**Task brief**
Below is some data. Retype exactly the lines starting at the one with "1. Azure Databricks - Premium edition" and ending at the one with "1. Configure Azure".

(Dataset entries)

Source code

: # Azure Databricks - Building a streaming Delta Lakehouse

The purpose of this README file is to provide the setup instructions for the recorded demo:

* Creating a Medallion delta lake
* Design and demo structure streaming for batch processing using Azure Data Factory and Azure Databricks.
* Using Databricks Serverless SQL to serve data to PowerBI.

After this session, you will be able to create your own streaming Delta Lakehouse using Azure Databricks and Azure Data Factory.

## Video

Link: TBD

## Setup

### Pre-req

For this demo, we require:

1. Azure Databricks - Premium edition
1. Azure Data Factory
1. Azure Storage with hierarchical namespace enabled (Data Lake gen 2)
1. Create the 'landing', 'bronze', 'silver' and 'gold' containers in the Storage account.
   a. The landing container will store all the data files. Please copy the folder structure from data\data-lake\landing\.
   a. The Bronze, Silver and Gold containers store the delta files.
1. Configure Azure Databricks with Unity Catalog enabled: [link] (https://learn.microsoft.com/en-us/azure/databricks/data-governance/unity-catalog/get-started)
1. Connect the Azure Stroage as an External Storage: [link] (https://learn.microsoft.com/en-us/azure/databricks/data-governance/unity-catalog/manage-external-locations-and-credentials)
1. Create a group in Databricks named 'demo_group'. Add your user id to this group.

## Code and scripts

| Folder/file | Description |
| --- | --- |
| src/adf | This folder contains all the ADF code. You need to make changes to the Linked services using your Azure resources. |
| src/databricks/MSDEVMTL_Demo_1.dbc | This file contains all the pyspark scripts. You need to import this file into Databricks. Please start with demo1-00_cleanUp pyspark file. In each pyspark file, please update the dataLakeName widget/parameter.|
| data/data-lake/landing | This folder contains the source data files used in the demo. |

**Answer to this exercise**
1. Azure Databricks - Premium edition
1. Azure Data Factory
1. Azure Storage with hierarchical namespace enabled (Data Lake gen 2)
1. Create the 'landing', 'bronze', 'silver' and 'gold' containers in the Storage account.
   a. The landing container will store all the data files. Please copy the folder structure from data\data-lake\landing\.
   a. The Bronze, Silver and Gold containers store the delta files.
1. Configure Azure Databricks with Unity Catalog enabled: [link] (https://learn.microsoft.com/en-us/azure/databricks/data-governance/unity-catalog/get-started)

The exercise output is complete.